In 1911 Joseph travelled to England and there purchased a windmill and had the machinery, stones, cap and sails shipped back to Auckland, although it appears the sails were not fitted until around 1914. A gas engine was installed to supplement wind power but by 1916 it was found necessary to add 15 feet to the height of the tower due to the increased height of the buildings now surrounding the mill.

After a turbulent history of commercial ups-and-downs, family arguments and several fires, the mill's life was effectively ended in 1941 when the then owner, Joseph Partington, died leaving no will, although he had, on more than one occasion, made public announcements that he intended to leave the property to the City Council in order to preserve it. An early advocate of health food, Partington had recently been living the life of a recluse but had kept the mill working. Because of the City Council's decision not to press any legal claim or make a deal with the family the estate was eventually sold.

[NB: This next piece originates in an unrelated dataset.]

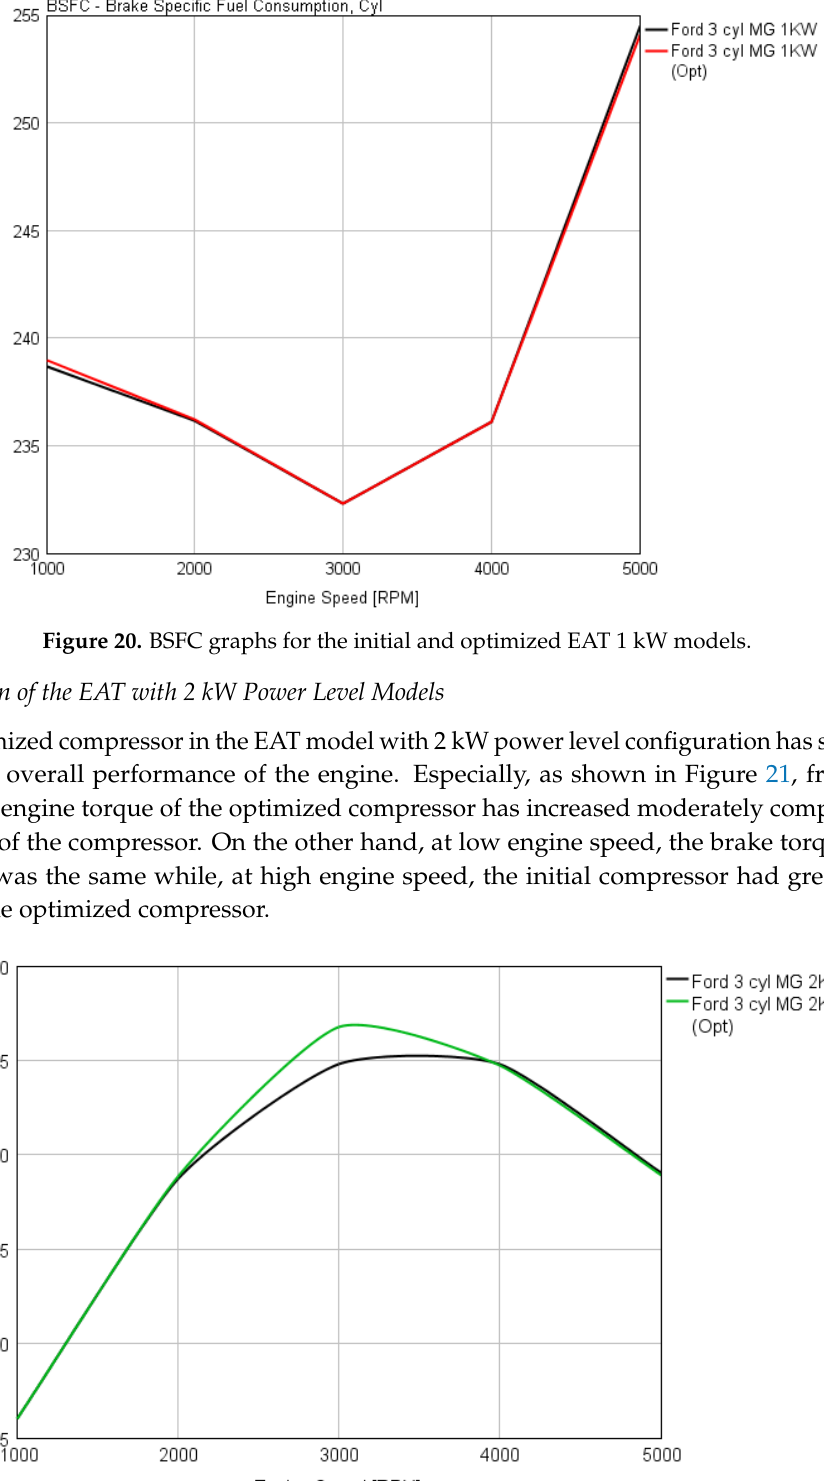
Figure 19. Brake torque over engine speed for the initial and the optimized EAT 1 kW models.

Despite attempts by the Windmill Preservation Society to save the Windmill it was demolished in 1950. Although it had been promised that the 100,000 wedge-shaped bricks were to be kept safe so that the Windmill Tower could be recreated elsewhere, the bricks mysteriously vanished. Most of the machinery and other parts were destroyed; the metal turret cap was apparently melted down for scrap metal. There are Mill Stones at the Howick Historic Village and the Museum of Transport & Technology which are labelled as coming from Partington's Windmill.

In 1980 all the buildings on the block of land bounded by Symonds Street to the east, City Road to the north, Liverpool Street to the west and Karangahape Road to the south were razed. In the next six years five large buildings arose on the site. Most of the northern part of the site was devoted to the multi-story Sheraton Auckland Hotel & Towers, which incorporated a shopping arcade linking with Karangahape Road. This structure was rebranded on 1 January 2005 as the Langham Hotel, Auckland.

== Present operation ==

In 1983 the final public reception for the Royal Tour took place here for Prince Charles and Diana, Princess of Wales.

In 1990 the Auckland Gay Mardi Gras Party was held in the Ballroom – the first such event in New Zealand.

In 2001 the first Interpride Conference held in the Southern Hemisphere was opened by Prime Minister Helen Clark.

The hotel's former restaurant, Partington's, is named after the windmill founder and has won various awards, including Restaurant of the Year in 2006.